Rent to own is a type of financing arrangement that gives the tenant the opportunity to buy the property they are renting, after a certain period.
In our case, our tenant pays an establishment fee, a market rent and gets a right to buy the property at a predetermined price. If the local market price for the home in question has risen more than the predetermined price, our customer keeps the entire difference and uses it as equity when buying out the home in the future.
Since we are not a property developer, we are free to invest in any real estate to be able to offer rent to own agreements. This also includes homes on the secondary market that our customers can choose on finn.no that we buy, so that they can move in straight away and start saving for equity.
The alternative is new homes which usually have an occupancy date 2 to 3 years in the future, once the construction is finalised. You get a new real estate, but on the other hand you have to wait to both move in and put off getting a foot into the housing market for several years.
You choose the home, we finance it.
Following the purchase, we sign a five-year lease and give you a right to buy the property at a agreed price. The lease can be extended. The cost of the right to purchase will be an establishment fee that is paid only once. You then pay a market rent during the lease period. You can buy us out during or at the end of the rental period. If the market price for the home in question has risen more than the predetermined price, you keep the entire difference and use it as equity when buying out the home in the future.
Additionally, part of the monthly rent can be used to build up equity in the property. In that case, this will be an optional extra payment on a monthly basis, which will be reserved for the home's equity. This is deposited into a savings account in the customer's name at our partner bank.
The lease usually lasts for three years, but based on your finances we can look at longer agreements. Our goal is that you take advantage of the right to buy and eventually become a home owner. However, you are not bound to use the right to buy and can choose to end the lease and move out.
In the application, one must typically provide the same information that a bank will ask for when assessing a mortgage application, including identification and your finances such as fixed income, free equity and any loans. We are looking for customers who have stable and orderly finances, who have the ability to pay the rent on time, and who will have the ability to buy the home at the end of the agreement. We will make arrangements for you to succeed in this.

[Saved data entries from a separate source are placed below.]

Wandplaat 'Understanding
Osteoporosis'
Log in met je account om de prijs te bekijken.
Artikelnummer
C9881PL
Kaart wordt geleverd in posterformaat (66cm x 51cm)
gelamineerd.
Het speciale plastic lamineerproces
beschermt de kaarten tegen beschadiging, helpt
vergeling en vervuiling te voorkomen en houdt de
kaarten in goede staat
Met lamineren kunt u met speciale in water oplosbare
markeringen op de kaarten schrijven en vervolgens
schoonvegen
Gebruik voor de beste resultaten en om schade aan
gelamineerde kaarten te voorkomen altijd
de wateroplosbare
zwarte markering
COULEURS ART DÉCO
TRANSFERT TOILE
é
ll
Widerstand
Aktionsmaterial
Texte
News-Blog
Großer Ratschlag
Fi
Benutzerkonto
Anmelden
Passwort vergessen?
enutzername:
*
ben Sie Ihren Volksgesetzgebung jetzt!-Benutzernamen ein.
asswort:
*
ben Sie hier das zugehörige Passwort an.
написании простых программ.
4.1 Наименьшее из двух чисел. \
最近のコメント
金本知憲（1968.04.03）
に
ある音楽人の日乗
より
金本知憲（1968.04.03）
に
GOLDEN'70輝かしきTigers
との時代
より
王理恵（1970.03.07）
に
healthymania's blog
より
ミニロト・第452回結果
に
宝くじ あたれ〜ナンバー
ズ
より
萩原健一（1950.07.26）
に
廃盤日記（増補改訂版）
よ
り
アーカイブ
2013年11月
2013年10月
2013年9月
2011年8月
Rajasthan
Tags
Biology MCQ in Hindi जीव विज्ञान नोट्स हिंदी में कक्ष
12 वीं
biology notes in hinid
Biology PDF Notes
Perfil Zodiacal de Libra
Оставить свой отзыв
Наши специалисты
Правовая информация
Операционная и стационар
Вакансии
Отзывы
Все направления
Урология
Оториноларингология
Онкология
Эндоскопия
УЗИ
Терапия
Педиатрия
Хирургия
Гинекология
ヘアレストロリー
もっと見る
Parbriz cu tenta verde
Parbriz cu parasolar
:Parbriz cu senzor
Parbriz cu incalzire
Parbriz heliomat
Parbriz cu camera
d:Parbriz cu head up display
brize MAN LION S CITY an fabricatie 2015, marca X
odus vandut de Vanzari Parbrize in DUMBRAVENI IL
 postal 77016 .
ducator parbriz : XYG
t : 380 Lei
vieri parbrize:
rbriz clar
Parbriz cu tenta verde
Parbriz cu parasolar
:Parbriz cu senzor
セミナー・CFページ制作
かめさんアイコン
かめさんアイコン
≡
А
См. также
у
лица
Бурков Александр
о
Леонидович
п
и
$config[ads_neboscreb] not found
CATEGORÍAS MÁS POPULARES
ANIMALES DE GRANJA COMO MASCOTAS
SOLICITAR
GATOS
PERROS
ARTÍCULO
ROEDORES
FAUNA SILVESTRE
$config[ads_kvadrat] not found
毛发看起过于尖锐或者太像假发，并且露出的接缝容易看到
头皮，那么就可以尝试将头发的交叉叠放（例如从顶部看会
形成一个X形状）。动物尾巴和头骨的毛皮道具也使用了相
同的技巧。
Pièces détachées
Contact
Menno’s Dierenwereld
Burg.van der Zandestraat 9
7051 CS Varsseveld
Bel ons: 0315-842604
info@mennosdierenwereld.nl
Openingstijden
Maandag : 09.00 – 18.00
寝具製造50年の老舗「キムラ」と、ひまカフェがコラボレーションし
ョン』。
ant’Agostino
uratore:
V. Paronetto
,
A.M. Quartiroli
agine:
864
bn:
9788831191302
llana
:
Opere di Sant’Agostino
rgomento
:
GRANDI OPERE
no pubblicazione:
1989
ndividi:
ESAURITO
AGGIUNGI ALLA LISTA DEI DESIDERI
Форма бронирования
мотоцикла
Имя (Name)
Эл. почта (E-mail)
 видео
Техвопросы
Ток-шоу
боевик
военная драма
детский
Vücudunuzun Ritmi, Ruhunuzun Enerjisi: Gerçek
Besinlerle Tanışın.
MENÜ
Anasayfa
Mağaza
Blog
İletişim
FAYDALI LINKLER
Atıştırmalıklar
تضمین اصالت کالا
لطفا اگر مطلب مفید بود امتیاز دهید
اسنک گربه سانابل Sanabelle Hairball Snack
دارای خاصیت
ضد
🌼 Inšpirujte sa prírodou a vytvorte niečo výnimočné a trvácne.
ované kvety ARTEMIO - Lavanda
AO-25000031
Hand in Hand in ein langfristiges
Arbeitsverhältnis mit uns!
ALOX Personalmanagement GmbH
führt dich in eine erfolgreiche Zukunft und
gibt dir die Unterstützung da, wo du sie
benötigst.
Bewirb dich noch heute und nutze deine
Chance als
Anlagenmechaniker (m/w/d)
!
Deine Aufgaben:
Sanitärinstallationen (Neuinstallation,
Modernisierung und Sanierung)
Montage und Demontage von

The advantages of rent to own include that tenants can build up equity that can be used when purchasing the property in the future. It can also be a good solution for people who do not have enough money to buy a property right away, but who want to own their own home in the long term.
Since you, as a customer, get a fixed purchase price to deal with, you avoid a possible bidding round that you would otherwise have had to go through. In addition, you can choose to buy the home gradually during the rental period and become a co-owner with us, which means you get the increase in value in the home on the part you own. The more you own as early as possible, the better it will be for you financially. Your monthly rental cost is also adjusted down by your share of ownership.
While rent-to-own can be an attractive way to enter the housing market for some people, there are also some disadvantages that should be considered. When you sign a rent-to-own agreement, you are paying for a right to buy the home after the lease term is up
If you change your mind, you can lose the money you have paid for the option, which in our case is the establishment fee.
Other than that you have no risks.
No. You only have a right, but not an obligation, to buy the property. If you use the right to buy the home, we have an obligation to sell it to you in accordance with the agreement between us.